London - Lionel Shriver, author of the bestselling novel 'We Need To Talk About Kevin' believes that murderers behind mass school shootings 'compete with each other for the highest body count.'
Speaking on BBC television Wednesday, Shriver, who lives in London, said it was no coincidence that the Virginia Tech shooting took place five days before the eighth anniversary of the Columbine massacre.
She warned that other would-be killers would be 'inspired' by the public outcry and international media frenzy sparked by each tragedy.
'I think they (mass killers) are competitive. I think the fact that this happened this week, which is almost eight years to the day from when Columbine happened is not a coincidence.

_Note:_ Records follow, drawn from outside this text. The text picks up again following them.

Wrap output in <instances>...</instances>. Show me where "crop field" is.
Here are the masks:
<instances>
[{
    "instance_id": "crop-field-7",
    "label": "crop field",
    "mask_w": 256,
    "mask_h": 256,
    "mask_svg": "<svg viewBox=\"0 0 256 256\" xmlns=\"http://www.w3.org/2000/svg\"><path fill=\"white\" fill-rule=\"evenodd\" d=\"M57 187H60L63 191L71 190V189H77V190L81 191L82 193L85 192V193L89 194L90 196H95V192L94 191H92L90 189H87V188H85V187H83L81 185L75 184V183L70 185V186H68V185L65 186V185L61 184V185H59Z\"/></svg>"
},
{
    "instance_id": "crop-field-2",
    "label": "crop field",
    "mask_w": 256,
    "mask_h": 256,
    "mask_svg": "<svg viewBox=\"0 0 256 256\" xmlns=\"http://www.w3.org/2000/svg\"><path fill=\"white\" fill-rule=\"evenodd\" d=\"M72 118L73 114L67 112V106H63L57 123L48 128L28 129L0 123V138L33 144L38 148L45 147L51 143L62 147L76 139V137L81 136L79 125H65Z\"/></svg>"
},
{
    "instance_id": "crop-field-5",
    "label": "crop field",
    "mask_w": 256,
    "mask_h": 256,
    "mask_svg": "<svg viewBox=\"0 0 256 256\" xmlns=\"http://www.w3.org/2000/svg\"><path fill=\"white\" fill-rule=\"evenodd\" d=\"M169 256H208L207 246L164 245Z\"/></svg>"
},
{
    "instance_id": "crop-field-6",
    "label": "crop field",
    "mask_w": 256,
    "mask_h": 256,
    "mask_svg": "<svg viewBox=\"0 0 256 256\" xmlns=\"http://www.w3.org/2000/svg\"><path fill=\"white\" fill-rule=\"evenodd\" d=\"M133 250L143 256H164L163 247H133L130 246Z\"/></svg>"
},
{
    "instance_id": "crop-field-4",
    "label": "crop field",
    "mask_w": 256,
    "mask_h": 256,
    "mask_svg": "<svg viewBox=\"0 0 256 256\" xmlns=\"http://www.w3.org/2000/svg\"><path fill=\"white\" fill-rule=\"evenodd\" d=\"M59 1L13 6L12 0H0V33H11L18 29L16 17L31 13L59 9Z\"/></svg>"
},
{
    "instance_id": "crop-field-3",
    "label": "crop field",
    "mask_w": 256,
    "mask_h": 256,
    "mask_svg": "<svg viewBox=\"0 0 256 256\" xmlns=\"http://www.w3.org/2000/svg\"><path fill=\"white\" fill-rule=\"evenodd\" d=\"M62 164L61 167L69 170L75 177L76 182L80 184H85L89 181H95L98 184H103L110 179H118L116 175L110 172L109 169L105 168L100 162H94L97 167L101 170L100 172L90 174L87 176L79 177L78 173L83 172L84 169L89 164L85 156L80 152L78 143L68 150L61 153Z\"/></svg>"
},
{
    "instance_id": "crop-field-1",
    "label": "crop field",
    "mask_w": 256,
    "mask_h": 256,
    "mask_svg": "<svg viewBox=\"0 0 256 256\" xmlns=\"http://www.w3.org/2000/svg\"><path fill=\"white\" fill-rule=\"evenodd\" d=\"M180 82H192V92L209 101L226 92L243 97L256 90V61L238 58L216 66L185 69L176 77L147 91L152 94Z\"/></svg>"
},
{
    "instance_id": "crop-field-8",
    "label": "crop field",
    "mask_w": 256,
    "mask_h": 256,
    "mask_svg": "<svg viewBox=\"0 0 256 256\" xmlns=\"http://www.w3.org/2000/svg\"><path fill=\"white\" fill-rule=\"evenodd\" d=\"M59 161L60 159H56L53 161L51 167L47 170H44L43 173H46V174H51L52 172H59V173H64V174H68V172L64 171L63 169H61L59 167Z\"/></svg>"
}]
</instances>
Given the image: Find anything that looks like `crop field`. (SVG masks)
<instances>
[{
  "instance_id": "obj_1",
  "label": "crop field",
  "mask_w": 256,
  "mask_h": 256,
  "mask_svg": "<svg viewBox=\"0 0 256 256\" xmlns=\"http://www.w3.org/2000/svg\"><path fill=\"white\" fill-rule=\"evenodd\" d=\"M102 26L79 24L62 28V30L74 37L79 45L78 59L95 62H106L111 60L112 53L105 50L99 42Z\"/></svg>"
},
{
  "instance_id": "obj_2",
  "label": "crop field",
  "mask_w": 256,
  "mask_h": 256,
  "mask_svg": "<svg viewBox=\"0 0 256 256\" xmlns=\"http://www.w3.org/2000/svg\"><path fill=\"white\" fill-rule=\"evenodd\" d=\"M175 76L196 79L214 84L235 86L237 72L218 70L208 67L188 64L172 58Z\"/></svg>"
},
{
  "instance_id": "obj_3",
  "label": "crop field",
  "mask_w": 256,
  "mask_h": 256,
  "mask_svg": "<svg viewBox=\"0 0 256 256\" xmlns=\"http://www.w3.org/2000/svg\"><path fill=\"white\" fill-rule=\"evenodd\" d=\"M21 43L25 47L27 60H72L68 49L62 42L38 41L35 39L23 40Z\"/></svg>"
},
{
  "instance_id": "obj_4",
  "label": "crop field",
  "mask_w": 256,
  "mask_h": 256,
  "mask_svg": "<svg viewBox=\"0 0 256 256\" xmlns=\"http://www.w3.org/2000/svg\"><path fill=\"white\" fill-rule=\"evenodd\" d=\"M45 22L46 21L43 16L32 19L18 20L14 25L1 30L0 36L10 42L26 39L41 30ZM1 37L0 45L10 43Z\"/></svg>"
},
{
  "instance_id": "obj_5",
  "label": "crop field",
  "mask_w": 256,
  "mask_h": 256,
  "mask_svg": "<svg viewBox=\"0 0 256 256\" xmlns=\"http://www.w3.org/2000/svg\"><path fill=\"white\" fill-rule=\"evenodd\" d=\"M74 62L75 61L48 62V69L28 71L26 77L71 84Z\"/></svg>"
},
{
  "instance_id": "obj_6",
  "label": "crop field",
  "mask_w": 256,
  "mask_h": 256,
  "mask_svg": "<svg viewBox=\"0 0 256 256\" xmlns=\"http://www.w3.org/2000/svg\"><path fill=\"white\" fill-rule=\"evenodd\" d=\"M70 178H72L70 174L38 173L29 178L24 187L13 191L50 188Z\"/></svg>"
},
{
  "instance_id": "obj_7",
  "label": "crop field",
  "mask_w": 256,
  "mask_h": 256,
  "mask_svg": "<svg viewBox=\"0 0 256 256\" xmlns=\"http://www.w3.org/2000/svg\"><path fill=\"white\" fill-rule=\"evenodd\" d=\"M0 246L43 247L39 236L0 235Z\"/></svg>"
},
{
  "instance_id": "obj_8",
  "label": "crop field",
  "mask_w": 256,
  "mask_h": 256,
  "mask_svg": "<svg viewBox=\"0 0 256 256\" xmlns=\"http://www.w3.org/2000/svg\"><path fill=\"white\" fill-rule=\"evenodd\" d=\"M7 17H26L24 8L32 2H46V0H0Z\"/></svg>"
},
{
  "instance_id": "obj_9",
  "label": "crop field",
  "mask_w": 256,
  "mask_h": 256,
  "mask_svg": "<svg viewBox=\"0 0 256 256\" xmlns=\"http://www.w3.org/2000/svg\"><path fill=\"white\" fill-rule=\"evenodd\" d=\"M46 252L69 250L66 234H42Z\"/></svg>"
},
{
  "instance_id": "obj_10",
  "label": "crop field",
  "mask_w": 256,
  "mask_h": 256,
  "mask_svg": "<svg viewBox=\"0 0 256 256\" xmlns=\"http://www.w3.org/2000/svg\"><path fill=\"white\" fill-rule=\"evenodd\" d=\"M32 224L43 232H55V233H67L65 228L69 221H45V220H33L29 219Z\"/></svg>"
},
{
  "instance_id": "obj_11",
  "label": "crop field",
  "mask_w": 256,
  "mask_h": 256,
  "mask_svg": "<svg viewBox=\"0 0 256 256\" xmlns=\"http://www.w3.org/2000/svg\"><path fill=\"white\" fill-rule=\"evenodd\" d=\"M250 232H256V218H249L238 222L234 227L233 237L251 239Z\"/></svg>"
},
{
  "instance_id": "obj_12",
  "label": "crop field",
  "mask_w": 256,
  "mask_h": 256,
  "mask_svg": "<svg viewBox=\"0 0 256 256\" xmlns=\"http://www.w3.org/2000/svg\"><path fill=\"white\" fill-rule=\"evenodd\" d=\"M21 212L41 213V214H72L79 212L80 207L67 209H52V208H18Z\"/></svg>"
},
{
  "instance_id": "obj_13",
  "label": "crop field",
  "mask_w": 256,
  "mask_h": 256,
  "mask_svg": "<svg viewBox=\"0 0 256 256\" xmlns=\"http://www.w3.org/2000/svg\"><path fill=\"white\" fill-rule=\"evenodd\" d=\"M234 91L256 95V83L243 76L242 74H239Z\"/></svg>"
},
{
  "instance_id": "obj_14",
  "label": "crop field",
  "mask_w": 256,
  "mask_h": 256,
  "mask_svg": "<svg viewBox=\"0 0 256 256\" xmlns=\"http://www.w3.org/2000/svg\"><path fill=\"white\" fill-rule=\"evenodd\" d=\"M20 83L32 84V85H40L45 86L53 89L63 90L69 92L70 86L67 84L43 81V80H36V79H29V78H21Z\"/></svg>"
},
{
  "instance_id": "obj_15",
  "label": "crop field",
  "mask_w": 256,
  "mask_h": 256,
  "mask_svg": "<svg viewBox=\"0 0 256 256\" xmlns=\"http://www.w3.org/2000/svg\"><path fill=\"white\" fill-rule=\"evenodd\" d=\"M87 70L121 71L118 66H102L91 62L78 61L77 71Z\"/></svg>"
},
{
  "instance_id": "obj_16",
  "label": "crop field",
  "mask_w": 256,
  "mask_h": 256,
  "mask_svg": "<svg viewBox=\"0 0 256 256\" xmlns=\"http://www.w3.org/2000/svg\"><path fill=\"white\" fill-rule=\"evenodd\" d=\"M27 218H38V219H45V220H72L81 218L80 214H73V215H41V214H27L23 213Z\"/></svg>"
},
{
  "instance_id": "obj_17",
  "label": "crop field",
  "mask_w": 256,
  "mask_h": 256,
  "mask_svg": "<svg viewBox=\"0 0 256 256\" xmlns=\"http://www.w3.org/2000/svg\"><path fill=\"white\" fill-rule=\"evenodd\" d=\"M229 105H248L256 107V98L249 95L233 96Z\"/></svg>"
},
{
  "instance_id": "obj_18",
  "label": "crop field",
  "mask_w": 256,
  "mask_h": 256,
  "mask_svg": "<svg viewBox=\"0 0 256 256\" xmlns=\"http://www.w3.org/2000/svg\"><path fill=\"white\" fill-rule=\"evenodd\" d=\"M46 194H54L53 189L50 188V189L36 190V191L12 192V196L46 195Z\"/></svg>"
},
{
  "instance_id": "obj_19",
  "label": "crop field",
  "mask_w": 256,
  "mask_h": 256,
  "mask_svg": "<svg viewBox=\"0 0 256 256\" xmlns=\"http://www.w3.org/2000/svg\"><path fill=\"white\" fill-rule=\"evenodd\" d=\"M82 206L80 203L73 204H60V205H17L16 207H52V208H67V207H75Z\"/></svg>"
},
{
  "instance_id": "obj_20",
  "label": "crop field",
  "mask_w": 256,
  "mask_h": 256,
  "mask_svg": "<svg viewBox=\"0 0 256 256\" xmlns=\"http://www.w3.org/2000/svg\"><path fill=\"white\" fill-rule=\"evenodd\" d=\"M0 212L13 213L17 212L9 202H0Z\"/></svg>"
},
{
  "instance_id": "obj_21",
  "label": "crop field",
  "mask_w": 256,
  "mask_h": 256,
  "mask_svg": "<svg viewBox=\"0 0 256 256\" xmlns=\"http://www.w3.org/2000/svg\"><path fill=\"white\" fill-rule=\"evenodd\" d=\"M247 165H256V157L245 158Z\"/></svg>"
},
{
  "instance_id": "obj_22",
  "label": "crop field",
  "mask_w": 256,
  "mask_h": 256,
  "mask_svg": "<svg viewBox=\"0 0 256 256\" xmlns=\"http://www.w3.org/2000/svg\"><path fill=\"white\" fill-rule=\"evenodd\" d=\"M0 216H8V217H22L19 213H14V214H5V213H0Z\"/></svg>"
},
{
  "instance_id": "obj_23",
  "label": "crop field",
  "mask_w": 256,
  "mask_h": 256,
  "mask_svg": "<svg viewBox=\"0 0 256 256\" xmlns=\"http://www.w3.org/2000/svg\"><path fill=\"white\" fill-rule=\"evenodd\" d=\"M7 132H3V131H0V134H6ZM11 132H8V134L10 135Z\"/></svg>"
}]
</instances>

'There was a deliberate effort to top the body count. It is creepy but these people are very aware of each other,' said Shriver, whose controversial novel deals with an 'unlovable' teenage boy who murders seven of his classmates.
'The school shootings phenomenon is one of those self-perpetuating things. They get the ideas from each other,' she said.
'I think the need to derive some kind of lesson from these events is almost overpowering. It is a way of redeeming them. But I do not think they deserve to be redeemed,' Shriver contended.
'They are evil and evil is eternal. I do not think we do ourselves any favours by trying to eliminate that mystery.'
Her book, an international bestseller, was awarded the 2005 Literary Orange Prize for fiction by women.